What this task involves: Beginning at the top of the data below, restate every line word for word until the line containing "최고기온(℃), 2022-09: 28 -> 34.4" has been included, and omit the pictures.

Supplied data:
((
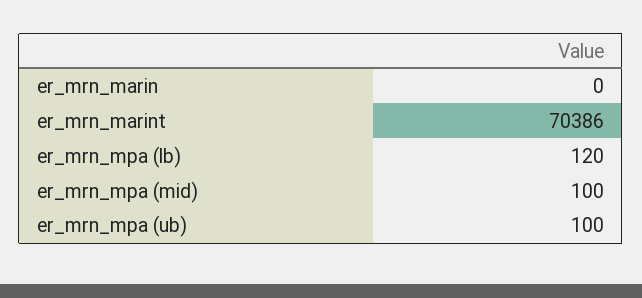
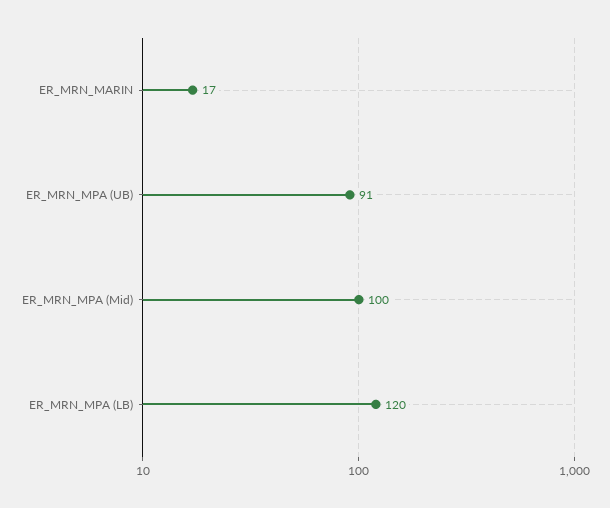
er_mrn_marin: 0 -> 17
er_mrn_marint: 70386 -> none
er_mrn_mpa (ub): 100 -> 91

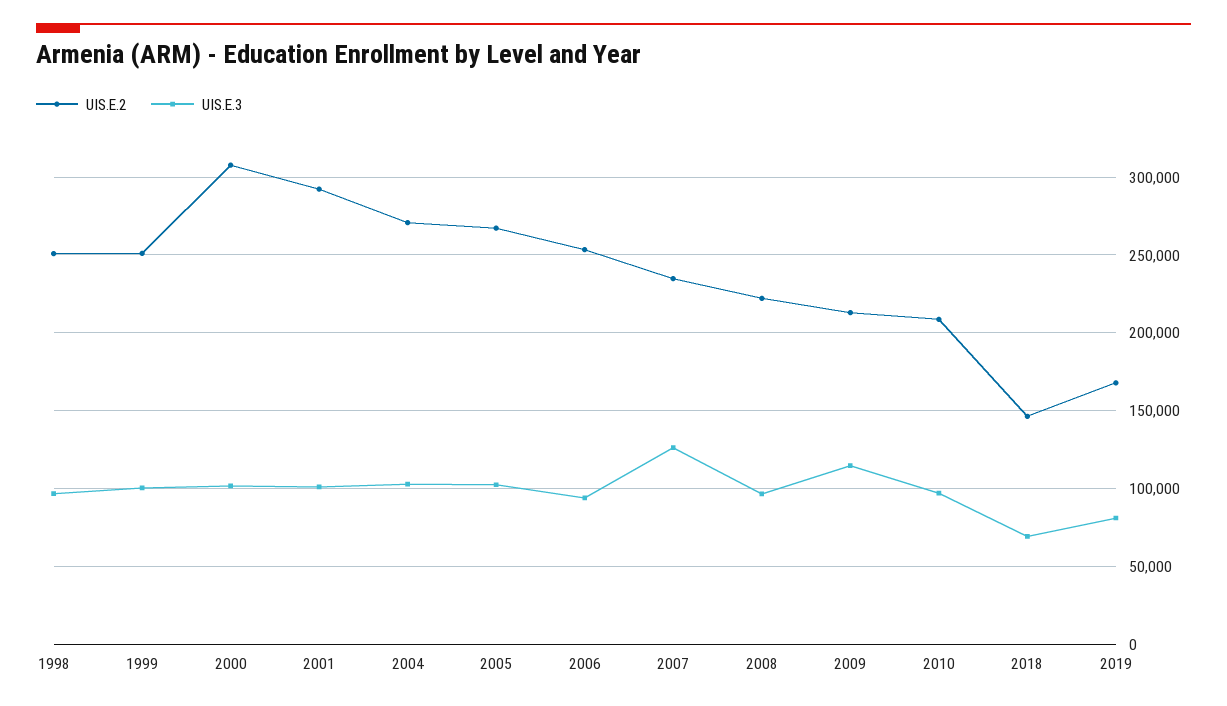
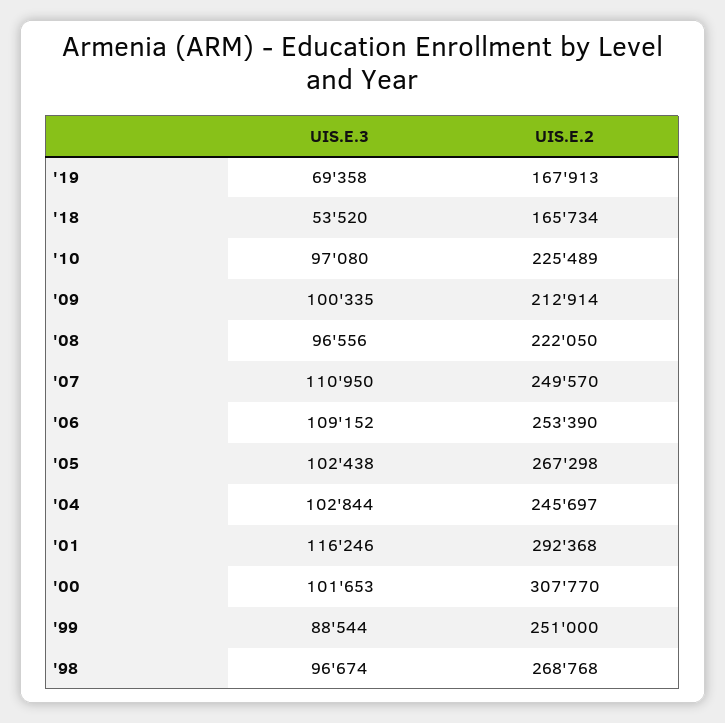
UIS.E.2, 1998: 250000 -> 268768
UIS.E.3, 1999: 100000 -> 88544
UIS.E.3, 2001: 100000 -> 116246
UIS.E.2, 2004: 270000 -> 245697
UIS.E.3, 2006: 95000 -> 109152
UIS.E.2, 2007: 235000 -> 249570
UIS.E.3, 2007: 125000 -> 110950
UIS.E.3, 2009: 115000 -> 100335
UIS.E.2, 2010: 210000 -> 225489
UIS.E.2, 2018: 145000 -> 165734
UIS.E.3, 2018: 70000 -> 53520
UIS.E.3, 2019: 80000 -> 69358

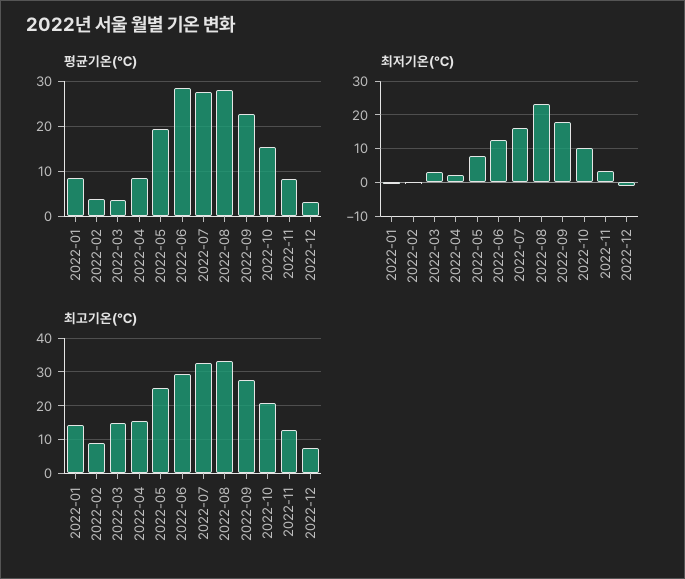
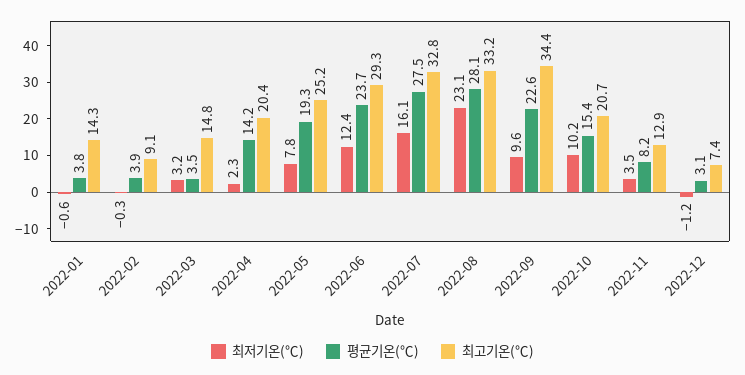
평균기온(℃), 2022-01: 8 -> 3.8
평균기온(℃), 2022-04: 8 -> 14.2
평균기온(℃), 2022-06: 28 -> 23.7
최저기온(℃), 2022-09: 18 -> 9.6
최고기온(℃), 2022-04: 16 -> 20.4
최고기온(℃), 2022-09: 28 -> 34.4

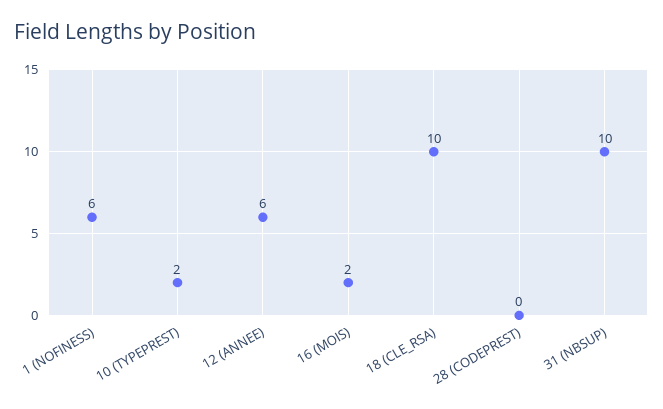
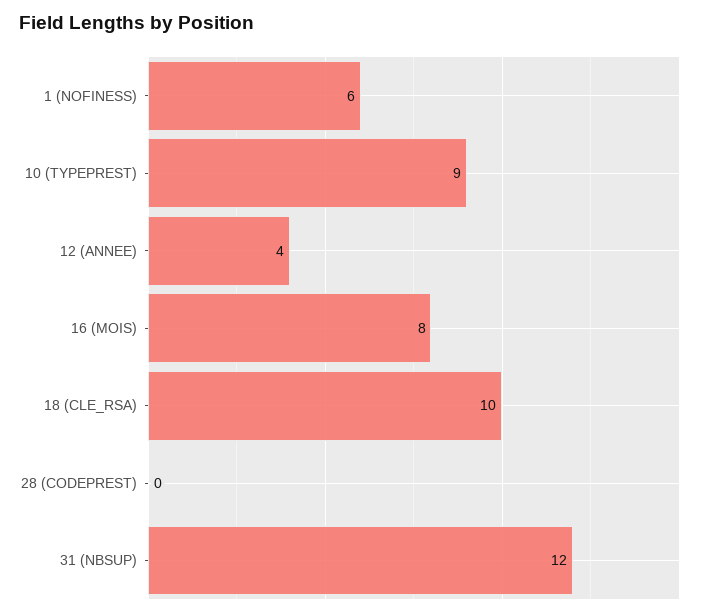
10 (TYPEPREST): 2 -> 9
12 (ANNEE): 6 -> 4
16 (MOIS): 2 -> 8
31 (NBSUP): 10 -> 12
))
Answer box:
er_mrn_marin: 0 -> 17
er_mrn_marint: 70386 -> none
er_mrn_mpa (ub): 100 -> 91

UIS.E.2, 1998: 250000 -> 268768
UIS.E.3, 1999: 100000 -> 88544
UIS.E.3, 2001: 100000 -> 116246
UIS.E.2, 2004: 270000 -> 245697
UIS.E.3, 2006: 95000 -> 109152
UIS.E.2, 2007: 235000 -> 249570
UIS.E.3, 2007: 125000 -> 110950
UIS.E.3, 2009: 115000 -> 100335
UIS.E.2, 2010: 210000 -> 225489
UIS.E.2, 2018: 145000 -> 165734
UIS.E.3, 2018: 70000 -> 53520
UIS.E.3, 2019: 80000 -> 69358

평균기온(℃), 2022-01: 8 -> 3.8
평균기온(℃), 2022-04: 8 -> 14.2
평균기온(℃), 2022-06: 28 -> 23.7
최저기온(℃), 2022-09: 18 -> 9.6
최고기온(℃), 2022-04: 16 -> 20.4
최고기온(℃), 2022-09: 28 -> 34.4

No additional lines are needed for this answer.